From "Hominins and the Emergence of the Modern Human Brain
" (Published Jan 2012):
"Autism...is referenced in studies of fossil hominin brain structure and function, either as an analogy for developmental differences between closely related species or as a potentially atavistic indication of actual primitive phenotypes. For example, an autistic child lacking language created naturalistic artwork much like that from the Upper Paleolithic, on the basis of which it was suggested that fAMHS could have also lacked fully modern cognition"
Autism: The Eusocial Hominid Hypothesis
ASDs (autism spectrum disorders) are hypothesized as one of many adaptive human cognitive variations that have been maintained in modern populations via multiple genetic and epigenetic mechanisms. Introgression from "archaic" hominids (adapted for less demanding social environments) is conjectured as the source of initial intraspecific heterogeneity because strict inclusive fitness does not adequately model the evolution of distinct, copy-number sensitive phenotypes within a freely reproducing population.

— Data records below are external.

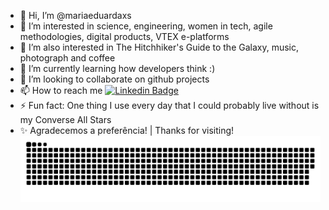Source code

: - 👋 Hi, I’m @mariaeduardaxs
- 👀 I’m interested in science, engineering, women in tech, agile methodologies, digital products, VTEX e-platforms
- 👀 I’m also interested in The Hitchhiker's Guide to the Galaxy, music, photograph and coffee
- 🌱 I’m currently learning how developers think :)
- 💞️ I’m looking to collaborate on github projects
- 📫 How to reach me [![Linkedin Badge](https://img.shields.io/badge/-LinkedIn-blue?style=flat-square&logo=Linkedin&logoColor=white&link=link_do_seu_perfil_no_linkedin)](https://www.linkedin.com/in/maria-eduarda-xavier-4a57b879/)
- ⚡  Fun fact: One thing I use every day that I could probably live without is my Converse All Stars
- ✨ Agradecemos a preferência! | Thanks for visiting!
![Snake animation](https://github.com/mariaeduardaxs/mariaeduardaxs/blob/output/github-contribution-grid-snake.svg)
<!---
mariaeduardaxs/mariaeduardaxs is a ✨ special ✨ repository because its `README.md` (this file) appears on your GitHub profile.
You can click the Preview link to take a look at your changes.
--->
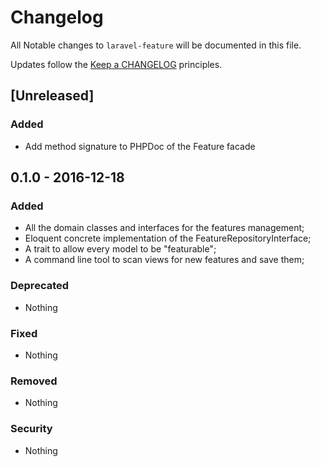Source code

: # Changelog

All Notable changes to `laravel-feature` will be documented in this file.

Updates follow the [Keep a CHANGELOG](http://keepachangelog.com/) principles.

## [Unreleased]

### Added
- Add method signature to PHPDoc of the Feature facade

## 0.1.0 - 2016-12-18

### Added
- All the domain classes and interfaces for the features management;
- Eloquent concrete implementation of the FeatureRepositoryInterface;
- A trait to allow every model to be "featurable";
- A command line tool to scan views for new features and save them;

### Deprecated
- Nothing

### Fixed
- Nothing

### Removed
- Nothing

### Security
- Nothing
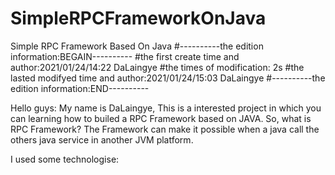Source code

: # SimpleRPCFrameworkOnJava
Simple RPC Framework Based On Java
#----------the edition information:BEGAIN----------
#the first create time and author:2021/01/24/14:22 DaLaingye
#the times of modification: 2s
#the lasted modifyed time and author:2021/01/24/15:03 DaLaingye
#----------the edition information:END----------

Hello guys:
My name is DaLaingye, This is a interested project in which you can learning how to builed a RPC Framework based on JAVA. So, what is RPC Framework? The Framework can make it possible when a java call the others java service in another JVM platform. 

I used some technologise:
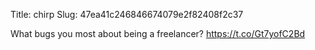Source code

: Title: chirp
Slug: 47ea41c246846674079e2f82408f2c37

What bugs you most about being a freelancer? <a href="https://t.co/Gt7yofC2Bd">https://t.co/Gt7yofC2Bd</a>
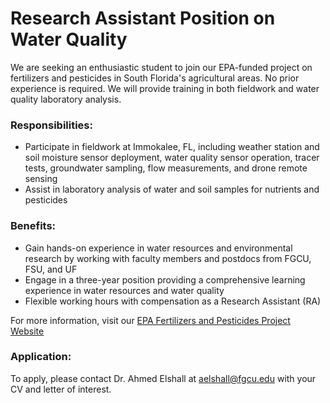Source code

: # Research Assistant Position on Water Quality

We are seeking an enthusiastic student to join our EPA-funded project on fertilizers and pesticides in South Florida's agricultural areas. No prior experience is required. We will provide training in both fieldwork and water quality laboratory analysis.

### Responsibilities:
- Participate in fieldwork at Immokalee, FL, including weather station and soil moisture sensor deployment, water quality sensor operation, tracer tests, groundwater sampling,  flow measurements, and drone remote sensing
- Assist in laboratory analysis of water and soil samples for nutrients and pesticides

### Benefits:
- Gain hands-on experience in water resources and environmental research by working with faculty members and postdocs from FGCU, FSU, and UF
- Engage in a three-year position providing a comprehensive learning experience in water resources and water quality 
- Flexible working hours with compensation as a Research Assistant (RA)
  
For more information, visit our [EPA Fertilizers and Pesticides Project Website](https://atmos.eoas.fsu.edu/~mye/Pesticides.php)

### Application:
To apply, please contact Dr. Ahmed Elshall at aelshall@fgcu.edu with your CV and letter of interest.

Evidence is given of divergent encephalization and brain organization in the Neanderthal (including a ~1520 cc cranial capacity, larger than that of modern humans) to explain the origin of the autism subgroup characterized by abnormal brain growth.
Autism and immune dysfunction are frequently comorbid. This supports an admixture model in light of the recent discovery that MHC alleles (genes linked to immune function, mate selection, neuronal "pruning," etc.) found in most modern human populations come from "archaic" hominids.
Mitochondrial dysfunction, differential fetal androgen exposure, lung abnormalities, and hypomethylation/CNV due to hybridization are also presented as evidence.